AAPG Special Volumes

Abstract


Pub. Id: A106 (1969)

First Page: 609

Last Page: 629

Book Title: M 12: North Atlantic: Geology and Continental Drift

Article/Chapter: Petrography and Origin of Pebbles from Torridonian Strata (Late Precambrian), Northwest Scotland: Chapter 44: Northwestern Border of the Orogenic Belt

Subject Group: Geologic History and Areal Geology

Spec. Pub. Type: Memoir

Pub. Year: 1969

Author(s): George E. Williams (2)

Abstract:

Many of the pebbles in the late Precambrian Torridonian arkose (Applecross Formation) of northwest Scotland cannot be traced to the underlying Lewisian basement complex. Pebbles regarded as exotic include quartz-tourmaline rock, tourmaline-aplite, quartz-fuchsite schist, pure and iron-rich metaquartzite, fine-grained igneous rocks comparable with porphyritic rhyolite and acid tuffs, and a large variety of orthoquartzite and chert.

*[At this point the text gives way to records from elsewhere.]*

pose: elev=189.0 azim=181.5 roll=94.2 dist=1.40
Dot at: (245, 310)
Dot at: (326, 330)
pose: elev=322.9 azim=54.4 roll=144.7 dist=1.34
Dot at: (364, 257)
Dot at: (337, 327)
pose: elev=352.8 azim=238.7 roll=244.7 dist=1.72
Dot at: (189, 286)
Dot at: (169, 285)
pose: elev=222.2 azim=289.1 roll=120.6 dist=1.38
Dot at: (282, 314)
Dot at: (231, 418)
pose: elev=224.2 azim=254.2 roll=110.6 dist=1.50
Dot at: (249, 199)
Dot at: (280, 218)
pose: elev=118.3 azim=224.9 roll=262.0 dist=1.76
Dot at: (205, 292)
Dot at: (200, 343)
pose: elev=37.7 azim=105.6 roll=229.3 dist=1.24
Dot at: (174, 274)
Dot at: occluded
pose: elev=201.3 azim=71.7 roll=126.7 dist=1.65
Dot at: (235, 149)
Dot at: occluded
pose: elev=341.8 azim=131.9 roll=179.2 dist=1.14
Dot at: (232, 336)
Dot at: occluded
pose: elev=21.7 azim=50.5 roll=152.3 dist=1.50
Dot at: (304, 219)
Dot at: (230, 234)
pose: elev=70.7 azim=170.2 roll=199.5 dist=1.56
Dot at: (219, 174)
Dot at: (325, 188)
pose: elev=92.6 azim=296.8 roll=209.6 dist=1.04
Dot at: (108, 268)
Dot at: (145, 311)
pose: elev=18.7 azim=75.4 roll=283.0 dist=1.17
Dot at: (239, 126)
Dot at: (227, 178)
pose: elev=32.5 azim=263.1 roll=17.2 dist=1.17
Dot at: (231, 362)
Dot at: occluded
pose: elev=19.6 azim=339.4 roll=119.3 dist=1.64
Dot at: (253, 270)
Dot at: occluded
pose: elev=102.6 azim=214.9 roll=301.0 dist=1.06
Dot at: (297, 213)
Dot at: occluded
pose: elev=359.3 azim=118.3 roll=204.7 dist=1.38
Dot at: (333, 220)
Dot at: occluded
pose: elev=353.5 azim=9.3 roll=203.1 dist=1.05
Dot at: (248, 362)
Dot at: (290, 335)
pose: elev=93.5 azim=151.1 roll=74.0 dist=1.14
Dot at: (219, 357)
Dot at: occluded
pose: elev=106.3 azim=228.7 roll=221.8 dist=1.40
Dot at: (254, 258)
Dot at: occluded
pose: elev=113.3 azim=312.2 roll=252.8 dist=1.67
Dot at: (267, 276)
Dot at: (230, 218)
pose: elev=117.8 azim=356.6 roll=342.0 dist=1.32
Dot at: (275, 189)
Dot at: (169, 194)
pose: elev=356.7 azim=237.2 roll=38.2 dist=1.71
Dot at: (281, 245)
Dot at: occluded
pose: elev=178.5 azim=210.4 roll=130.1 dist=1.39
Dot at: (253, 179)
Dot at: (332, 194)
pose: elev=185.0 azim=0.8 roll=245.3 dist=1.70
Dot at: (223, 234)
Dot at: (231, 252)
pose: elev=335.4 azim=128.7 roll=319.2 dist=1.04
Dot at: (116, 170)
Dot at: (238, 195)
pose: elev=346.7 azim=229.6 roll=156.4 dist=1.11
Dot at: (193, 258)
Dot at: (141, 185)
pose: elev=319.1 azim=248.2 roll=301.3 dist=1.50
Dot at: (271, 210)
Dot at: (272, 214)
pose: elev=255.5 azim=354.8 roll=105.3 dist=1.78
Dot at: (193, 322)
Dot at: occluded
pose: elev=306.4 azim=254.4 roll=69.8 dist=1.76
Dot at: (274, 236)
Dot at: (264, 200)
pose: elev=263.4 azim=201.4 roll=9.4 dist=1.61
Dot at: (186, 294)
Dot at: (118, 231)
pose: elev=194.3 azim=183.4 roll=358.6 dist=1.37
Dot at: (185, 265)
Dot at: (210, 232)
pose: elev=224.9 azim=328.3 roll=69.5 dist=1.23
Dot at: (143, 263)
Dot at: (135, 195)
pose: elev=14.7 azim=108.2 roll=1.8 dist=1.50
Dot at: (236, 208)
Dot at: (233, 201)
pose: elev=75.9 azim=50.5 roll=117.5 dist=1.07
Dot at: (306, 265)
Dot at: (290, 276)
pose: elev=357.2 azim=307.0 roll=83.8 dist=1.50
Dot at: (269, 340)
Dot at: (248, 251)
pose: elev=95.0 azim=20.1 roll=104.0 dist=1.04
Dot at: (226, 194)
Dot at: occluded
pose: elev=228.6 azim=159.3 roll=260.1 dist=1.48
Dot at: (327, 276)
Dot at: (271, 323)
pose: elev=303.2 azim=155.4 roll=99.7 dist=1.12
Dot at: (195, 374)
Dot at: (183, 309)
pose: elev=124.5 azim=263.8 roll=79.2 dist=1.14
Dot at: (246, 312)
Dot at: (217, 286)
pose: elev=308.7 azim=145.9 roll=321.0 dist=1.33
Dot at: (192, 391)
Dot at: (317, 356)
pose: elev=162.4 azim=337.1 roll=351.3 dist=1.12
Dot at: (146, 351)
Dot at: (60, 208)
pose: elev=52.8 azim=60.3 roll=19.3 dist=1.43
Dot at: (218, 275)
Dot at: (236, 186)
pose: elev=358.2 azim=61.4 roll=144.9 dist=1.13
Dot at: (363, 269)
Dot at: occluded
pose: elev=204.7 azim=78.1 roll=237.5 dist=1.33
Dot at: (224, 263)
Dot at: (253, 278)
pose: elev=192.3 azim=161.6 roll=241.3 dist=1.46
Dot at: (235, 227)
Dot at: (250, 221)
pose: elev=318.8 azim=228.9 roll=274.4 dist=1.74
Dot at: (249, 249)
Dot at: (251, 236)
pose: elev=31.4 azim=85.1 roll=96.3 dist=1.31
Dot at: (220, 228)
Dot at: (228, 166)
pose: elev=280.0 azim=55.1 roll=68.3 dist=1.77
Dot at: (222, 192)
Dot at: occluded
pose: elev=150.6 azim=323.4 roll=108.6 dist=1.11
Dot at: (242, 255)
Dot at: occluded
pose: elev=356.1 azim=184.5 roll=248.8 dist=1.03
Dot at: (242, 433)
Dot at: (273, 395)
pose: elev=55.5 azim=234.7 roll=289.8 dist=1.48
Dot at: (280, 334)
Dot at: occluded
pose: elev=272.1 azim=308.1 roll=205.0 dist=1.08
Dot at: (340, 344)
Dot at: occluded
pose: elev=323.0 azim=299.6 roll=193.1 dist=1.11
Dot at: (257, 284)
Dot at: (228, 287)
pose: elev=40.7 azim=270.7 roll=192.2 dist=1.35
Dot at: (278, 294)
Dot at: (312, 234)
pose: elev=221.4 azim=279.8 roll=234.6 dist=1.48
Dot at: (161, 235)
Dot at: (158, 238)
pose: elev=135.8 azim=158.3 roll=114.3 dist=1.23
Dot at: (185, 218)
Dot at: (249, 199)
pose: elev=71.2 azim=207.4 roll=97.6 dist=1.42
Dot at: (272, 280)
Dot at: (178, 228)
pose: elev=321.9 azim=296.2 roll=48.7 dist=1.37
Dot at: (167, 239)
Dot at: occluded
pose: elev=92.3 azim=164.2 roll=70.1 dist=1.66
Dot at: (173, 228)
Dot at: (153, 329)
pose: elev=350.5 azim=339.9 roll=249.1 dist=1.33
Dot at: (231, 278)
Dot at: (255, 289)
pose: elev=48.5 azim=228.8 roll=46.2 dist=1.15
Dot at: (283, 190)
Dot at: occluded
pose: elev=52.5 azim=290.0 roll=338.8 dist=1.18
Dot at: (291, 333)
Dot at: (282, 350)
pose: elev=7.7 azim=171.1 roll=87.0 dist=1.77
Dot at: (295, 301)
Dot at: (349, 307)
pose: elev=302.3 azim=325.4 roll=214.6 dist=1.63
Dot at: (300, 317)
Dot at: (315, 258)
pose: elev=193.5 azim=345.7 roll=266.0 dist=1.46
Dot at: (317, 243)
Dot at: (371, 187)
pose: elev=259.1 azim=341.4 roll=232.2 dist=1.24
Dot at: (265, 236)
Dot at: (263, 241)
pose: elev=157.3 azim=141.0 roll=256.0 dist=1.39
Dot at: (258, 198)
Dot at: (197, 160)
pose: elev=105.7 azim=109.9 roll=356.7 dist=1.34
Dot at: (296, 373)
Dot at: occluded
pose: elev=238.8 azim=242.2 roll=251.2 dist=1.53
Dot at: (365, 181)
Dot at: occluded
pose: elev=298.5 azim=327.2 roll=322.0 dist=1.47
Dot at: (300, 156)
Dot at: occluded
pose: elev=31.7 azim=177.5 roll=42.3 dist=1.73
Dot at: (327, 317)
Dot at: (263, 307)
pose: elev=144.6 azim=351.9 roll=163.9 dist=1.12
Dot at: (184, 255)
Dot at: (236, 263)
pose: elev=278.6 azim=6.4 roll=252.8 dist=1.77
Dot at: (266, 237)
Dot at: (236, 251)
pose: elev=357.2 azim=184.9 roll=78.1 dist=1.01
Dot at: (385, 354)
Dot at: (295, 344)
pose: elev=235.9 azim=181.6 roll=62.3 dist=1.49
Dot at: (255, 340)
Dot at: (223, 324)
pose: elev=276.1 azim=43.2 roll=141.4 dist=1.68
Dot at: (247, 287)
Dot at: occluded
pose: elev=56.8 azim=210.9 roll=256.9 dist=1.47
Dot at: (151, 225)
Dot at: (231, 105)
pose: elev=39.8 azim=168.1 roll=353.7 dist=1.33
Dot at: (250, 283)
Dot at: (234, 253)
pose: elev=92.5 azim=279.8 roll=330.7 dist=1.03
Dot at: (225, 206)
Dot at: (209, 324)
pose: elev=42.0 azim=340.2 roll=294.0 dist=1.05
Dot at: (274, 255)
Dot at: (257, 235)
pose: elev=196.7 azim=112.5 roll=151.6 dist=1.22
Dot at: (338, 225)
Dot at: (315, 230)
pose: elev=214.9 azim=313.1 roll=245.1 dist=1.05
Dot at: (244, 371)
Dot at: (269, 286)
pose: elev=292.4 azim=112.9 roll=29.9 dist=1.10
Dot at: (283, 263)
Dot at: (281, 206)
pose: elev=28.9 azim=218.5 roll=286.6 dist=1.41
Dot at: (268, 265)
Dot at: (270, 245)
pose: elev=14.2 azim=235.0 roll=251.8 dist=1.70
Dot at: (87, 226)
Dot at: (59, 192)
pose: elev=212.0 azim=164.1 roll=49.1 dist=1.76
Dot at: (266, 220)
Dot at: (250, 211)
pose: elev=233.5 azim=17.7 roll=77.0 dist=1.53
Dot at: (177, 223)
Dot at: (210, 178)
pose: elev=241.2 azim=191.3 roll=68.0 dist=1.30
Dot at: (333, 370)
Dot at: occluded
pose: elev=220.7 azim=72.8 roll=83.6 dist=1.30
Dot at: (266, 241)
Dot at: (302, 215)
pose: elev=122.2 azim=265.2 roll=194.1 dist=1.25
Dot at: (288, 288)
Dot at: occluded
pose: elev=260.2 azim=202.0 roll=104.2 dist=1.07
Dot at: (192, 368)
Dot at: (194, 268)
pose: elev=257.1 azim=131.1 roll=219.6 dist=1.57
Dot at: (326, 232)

The Applecross Formation was deposited as large alluvial fans which spread out from the west. These arkosic sediments, with the exception of the exotic pebbles, probably were derived from a basement complex similar to that of northwest Scotland. The approximate maximum area of the drainage basin of the Torridonian alluvial fans has been estimated by comparison with those of modern alluvial fans. The Torridonian drainage basin, as plotted on Bullard et al.'s (1965, Fig. 7) reconstruction of the North Atlantic region prior to continental drift, is within the continental margins between Scotland and southeast Greenland.

A study of the literature concerning the Precambrian rocks of southeast Greenland indicates that several of the Torridonian exotic pebble types can be matched with Precambrian rocks exposed in that region.